CREATE TABLE IF NOT EXISTS gpus (
id SERIAL PRIMARY KEY,
title TEXT NOT NULL,
brand TEXT,
price TEXT,
rating TEXT
);
""",
dag=dag,
)
This task creates a table with columns for the GPU's title, brand, price, and rating if it doesn't already exist.
3. Loading Data into PostgreSQL
Finally, the data is loaded into PostgreSQL using a PostgresHook:
def insert_gpu_data_into_postgres(ti):
gpu_data = ti.xcom_pull(key='gpu_data', task_ids='fetch_gpu_data')
if not gpu_data:
raise ValueError("No GPU data found")
postgres_hook = PostgresHook(postgres_conn_id='books_connection')
insert_query = """
INSERT INTO gpus (title, brand, price, rating)
VALUES (%s, %s, %s, %s)
"""
for gpu in gpu_data:
postgres_hook.run(insert_query, parameters=(gpu['Title'], gpu['Brand'], gpu['Price'], gpu['Rating']))

This function:
- Retrieves the processed data from Airflow's XCom (cross-communication) system
- Establishes a connection to PostgreSQL
- Inserts each GPU record into the database
Defining Task Dependencies
The workflow's execution order is defined by setting dependencies between tasks:
fetch_gpu_data_task >> create_table_task >> insert_gpu_data_taskThis ensures that tasks run in the correct sequence: fetch data → create table → insert data.

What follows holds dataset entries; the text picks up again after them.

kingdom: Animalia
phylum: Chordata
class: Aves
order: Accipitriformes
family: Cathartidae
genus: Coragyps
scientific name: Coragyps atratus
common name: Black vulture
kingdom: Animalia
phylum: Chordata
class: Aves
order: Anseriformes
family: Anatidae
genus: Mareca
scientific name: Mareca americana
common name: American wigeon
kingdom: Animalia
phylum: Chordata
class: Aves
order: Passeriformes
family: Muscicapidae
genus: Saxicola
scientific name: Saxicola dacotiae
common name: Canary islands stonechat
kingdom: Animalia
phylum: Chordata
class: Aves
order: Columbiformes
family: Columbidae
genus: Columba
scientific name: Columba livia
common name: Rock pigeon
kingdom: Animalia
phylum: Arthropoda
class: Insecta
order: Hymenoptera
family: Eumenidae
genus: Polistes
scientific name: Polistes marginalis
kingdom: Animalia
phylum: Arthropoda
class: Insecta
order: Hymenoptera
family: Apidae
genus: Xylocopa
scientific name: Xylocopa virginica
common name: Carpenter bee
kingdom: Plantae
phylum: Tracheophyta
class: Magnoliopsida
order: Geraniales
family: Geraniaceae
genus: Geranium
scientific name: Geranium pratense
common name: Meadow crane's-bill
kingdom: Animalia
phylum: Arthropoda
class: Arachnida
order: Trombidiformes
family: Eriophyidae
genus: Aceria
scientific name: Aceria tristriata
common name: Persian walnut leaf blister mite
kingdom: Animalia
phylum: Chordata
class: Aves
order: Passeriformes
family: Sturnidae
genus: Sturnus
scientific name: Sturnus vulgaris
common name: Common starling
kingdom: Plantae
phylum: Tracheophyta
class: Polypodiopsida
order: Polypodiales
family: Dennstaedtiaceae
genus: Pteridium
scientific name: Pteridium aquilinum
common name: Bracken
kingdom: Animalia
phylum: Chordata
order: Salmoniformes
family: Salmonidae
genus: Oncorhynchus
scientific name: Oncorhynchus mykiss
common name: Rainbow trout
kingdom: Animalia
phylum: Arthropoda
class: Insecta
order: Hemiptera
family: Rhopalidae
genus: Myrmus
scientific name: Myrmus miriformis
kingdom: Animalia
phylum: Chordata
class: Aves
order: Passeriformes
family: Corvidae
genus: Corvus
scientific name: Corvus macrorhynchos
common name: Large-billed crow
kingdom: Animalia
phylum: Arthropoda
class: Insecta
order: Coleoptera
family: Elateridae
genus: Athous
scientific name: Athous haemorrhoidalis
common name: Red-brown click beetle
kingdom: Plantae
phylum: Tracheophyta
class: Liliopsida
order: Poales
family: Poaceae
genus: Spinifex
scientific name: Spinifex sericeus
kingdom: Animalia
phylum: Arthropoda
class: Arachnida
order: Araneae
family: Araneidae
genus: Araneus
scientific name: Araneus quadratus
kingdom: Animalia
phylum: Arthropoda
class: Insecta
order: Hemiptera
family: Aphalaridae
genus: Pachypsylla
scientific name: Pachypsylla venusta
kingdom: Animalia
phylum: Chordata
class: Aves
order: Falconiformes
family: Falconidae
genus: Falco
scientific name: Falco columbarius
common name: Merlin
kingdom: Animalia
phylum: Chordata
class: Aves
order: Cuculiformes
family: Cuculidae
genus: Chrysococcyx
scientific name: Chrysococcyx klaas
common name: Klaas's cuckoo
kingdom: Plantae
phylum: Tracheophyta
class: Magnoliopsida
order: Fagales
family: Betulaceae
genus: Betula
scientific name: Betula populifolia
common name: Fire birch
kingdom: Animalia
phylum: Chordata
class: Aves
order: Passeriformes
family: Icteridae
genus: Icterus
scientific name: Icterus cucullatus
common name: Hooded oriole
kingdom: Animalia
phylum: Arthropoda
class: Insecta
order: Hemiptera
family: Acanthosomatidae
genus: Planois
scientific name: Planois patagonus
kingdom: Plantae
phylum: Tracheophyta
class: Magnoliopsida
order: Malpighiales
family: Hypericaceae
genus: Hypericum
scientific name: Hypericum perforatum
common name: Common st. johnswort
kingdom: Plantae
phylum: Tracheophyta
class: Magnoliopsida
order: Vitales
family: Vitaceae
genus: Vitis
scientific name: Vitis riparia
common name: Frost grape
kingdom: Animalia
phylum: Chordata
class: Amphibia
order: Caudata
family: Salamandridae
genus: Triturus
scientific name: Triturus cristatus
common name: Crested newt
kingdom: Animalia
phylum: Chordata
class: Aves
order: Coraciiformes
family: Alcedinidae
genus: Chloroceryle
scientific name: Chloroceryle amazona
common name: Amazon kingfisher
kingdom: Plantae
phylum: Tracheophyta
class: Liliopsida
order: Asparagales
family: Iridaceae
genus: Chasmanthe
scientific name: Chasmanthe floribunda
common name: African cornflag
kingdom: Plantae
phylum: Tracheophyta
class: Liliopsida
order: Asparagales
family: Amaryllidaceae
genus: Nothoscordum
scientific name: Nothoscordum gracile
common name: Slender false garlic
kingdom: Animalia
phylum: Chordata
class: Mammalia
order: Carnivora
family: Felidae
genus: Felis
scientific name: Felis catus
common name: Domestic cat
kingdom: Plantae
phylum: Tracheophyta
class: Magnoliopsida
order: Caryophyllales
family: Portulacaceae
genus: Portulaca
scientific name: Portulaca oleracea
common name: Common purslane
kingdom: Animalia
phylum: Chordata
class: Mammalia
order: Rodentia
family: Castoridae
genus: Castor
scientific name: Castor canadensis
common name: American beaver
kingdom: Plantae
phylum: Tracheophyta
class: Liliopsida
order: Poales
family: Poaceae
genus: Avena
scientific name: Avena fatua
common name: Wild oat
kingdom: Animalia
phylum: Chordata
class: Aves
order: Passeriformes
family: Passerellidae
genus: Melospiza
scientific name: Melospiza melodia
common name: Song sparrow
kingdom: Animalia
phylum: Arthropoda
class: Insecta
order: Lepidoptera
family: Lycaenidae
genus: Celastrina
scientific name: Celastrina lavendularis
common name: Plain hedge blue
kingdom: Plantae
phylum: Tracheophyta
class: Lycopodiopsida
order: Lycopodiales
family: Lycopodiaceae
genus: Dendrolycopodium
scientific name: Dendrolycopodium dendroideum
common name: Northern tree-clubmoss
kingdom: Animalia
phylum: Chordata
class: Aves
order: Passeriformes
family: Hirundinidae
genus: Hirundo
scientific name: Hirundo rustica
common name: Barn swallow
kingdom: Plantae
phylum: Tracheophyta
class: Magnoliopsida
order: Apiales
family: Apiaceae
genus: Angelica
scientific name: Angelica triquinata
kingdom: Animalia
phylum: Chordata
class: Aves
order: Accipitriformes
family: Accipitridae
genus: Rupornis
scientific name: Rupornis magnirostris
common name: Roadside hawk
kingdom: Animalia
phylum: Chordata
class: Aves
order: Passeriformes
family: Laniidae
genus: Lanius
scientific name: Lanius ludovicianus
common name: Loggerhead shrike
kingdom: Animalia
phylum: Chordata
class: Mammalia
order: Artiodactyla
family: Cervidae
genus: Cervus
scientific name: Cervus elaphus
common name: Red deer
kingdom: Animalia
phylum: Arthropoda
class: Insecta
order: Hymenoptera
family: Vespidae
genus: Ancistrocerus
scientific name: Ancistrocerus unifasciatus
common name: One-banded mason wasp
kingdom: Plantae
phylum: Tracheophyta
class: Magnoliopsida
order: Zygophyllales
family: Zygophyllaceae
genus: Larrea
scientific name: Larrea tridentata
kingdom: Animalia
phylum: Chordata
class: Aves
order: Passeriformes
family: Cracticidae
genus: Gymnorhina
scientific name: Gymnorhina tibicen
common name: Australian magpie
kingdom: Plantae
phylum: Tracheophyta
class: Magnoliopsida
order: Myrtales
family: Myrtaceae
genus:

Web Scraping Challenges and Solutions
Web scraping Amazon presented several challenges:
Challenge 1: Bot Detection
Amazon implements measures to detect and block scraping activities. To mitigate this:
- I used realistic User-Agent headers:
headers = {
"Referer": 'https://www.amazon.com/',
"Sec-Ch-Ua": "Not_A Brand",
"Sec-Ch-Ua-Mobile": "?0",
"Sec-Ch-Ua-Platform": "macOS",
'User-agent': 'Mozilla/5.0 (Macintosh; Intel Mac OS X 10_15_7) AppleWebKit/537.36 (KHTML, like Gecko) Chrome/107.0.0.0 Safari/537.36'
}
- Implemented implicit request throttling through pagination
- Added error handling for failed requests
Challenge 2: HTML Structure Changes
Amazon's page structure can change, breaking scrapers. My solution:
- Used more general CSS selectors where possible
- Implemented robust error handling
- Added checks to ensure all required data elements are present before processing
Future Enhancements
While the current pipeline serves its purpose well, there are several potential improvements:
- Price History Tracking: Modify the schema to track price changes over time
- Alert System: Set up alerts for price drops on specific models
- Data Visualization Dashboard: Create a dashboard for easier data exploration
- Expanded Product Information: Collect additional specs like VRAM, clock speeds, etc.
- Sentiment Analysis: Analyze product reviews to gauge customer satisfaction
Conclusion
Building this ETL pipeline provided valuable insights into working with Airflow, web scraping, and data engineering practices. The containerized setup makes it easy to deploy and maintain, while the scheduled nature of Airflow ensures fresh data is consistently available.
This project demonstrates how modern data tools can be combined to create practical solutions for real-world problems like price tracking and market analysis. The same approach could be adapted for other product categories or e-commerce sites with minimal modifications.